For other uses, see Export (disambiguation).Exportation of goods often requires the involvement of customs authorities.
For any firm, Global expansion strategies may include:
Exporting is mostly a strategy used by product based companies. Many manufacturing firms begin their global expansion as exporters and only later switch to another mode for serving a foreign market.[2]
Advantages[edit]
Exporting avoids the cost of establishing manufacturing operations in the target country.[10]
Exporting may help a company achieve experience curve effects and location economies in their home country.[10] Ownership advantages include the firm's assets, international experience, and the ability to develop either low-cost or differentiated products. The locational advantages of a particular market are a combination of costs, market potential and investment risk. Internationalization advantages are the benefits of retaining a core competence within the company and threading it though the value chain rather than to license, outsource, or sell it.
In relation to the eclectic paradigm, companies with meager ownership advantages do not enter foreign markets. If the company and its products are equipped with ownership advantage and internalization advantage, they enter through low-risk modes such as exporting. Exporting requires significantly less investment than other modes, such as direct investment. Export's lower risk typically reduces the rate of return on sales versus other modes. Exporting allows managers to exercise production control, but does not provide them the option to exercise as much marketing control. An exporter enlists various intermediaries to manage marketing management and marketing activities.
Exports also has effect on the Economy. Businesses export goods and services where they have a competitive advantage. This means they are better than any other country at providing that product or have a natural ability to produce either due to their climate or geographical location etc.[11]
Disadvantages[edit]
Exporting may not be viable unless appropriate locations can be found abroad.[2]

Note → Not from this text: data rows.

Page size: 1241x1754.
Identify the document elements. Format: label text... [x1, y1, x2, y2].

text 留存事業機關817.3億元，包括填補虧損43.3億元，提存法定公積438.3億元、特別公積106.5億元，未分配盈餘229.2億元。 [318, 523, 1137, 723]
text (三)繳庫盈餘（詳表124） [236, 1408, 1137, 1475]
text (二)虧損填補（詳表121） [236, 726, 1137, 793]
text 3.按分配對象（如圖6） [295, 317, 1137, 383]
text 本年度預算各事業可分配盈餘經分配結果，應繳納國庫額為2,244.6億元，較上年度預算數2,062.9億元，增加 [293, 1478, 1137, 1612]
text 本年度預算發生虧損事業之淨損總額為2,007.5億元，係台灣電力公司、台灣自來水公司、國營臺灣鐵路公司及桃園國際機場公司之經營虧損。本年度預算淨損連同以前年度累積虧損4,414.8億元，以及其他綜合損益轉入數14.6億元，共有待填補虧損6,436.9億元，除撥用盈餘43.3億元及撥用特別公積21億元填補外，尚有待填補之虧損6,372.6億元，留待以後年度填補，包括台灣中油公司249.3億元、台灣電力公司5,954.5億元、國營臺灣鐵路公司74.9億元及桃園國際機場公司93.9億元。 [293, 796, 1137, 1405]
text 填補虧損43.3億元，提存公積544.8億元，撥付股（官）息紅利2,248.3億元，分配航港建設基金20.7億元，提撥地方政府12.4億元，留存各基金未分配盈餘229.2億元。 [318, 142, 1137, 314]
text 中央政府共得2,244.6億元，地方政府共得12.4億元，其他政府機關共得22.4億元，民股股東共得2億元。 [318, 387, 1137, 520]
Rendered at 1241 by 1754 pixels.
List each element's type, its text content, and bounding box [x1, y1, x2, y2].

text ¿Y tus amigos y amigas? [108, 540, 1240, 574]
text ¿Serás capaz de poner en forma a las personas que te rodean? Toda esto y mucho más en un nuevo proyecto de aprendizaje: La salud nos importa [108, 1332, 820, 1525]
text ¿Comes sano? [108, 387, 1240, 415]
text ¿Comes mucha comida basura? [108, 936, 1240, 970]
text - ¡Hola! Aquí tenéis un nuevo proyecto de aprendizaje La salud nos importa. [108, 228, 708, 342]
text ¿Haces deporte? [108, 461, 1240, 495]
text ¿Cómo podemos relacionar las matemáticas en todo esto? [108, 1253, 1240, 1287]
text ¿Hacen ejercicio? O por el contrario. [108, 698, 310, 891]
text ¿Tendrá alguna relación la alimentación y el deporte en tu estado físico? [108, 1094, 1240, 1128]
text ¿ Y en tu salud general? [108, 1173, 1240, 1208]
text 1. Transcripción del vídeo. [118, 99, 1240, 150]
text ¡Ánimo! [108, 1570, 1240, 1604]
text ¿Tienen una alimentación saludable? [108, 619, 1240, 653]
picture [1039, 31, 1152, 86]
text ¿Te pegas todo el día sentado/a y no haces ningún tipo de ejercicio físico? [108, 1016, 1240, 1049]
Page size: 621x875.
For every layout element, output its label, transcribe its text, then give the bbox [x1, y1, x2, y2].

High transport costs can make exporting uneconomical, particularly for bulk products.[2]
Another drawback is that trade barriers can make exporting uneconomical and risky.[2]
For small and medium-sized enterprises (SMEs) with fewer than 250 employees, export is generally more difficult than serving the domestic market. The lack of knowledge of trade regulations, cultural differences, different languages and foreign-exchange situations, as well as the strain of resources and staff, complicate the process. Two-thirds of SME exporters pursue only one foreign market.[12]
Another disadvantage is the dependency on almost unpredictable exchange rates. The depreciation of foreign currency badly affects exporters. For example, Armenia exports different things - from foodstuff to software. In 2022, the country had an enormous number of Russian visitors and tourists because of the military situation in Russia. This resulted in a change in exchange rates and the appreciation of the Armenian dram. At first, it may seem that Armenia’s economy is growing. In fact, the GDP growth is expected to hit 7% by the IMF. However, exporters, who export products and get paid mostly in dollars, suffer because of the depreciation of the dollar against the Armenian dram. Moreover, Armenia’s other exporting bright spot is the IT industry, since a lot of companies and individuals work for US-based companies and get paid in US dollars. Because of the drastic change in the exchange rates, these people and companies who export their service to the US or other countries and get paid in US dollars, make around 25% less revenue. [13]
Exports could also devalue a local currency to lower export prices. It could also lead to imposition of tariffs on imported goods.[11]
Macroeconomics[edit]
In macroeconomics, net exports (exports minus imports) are a component of gross domestic product, along with domestic consumption, physical investment, and government spending. Foreign demand for a country's exports depends positively on income in foreign countries and negatively on the strength of the producing country's currency (i.e., on how expensive it is for foreign customers to buy the producing country's currency in the foreign exchange market).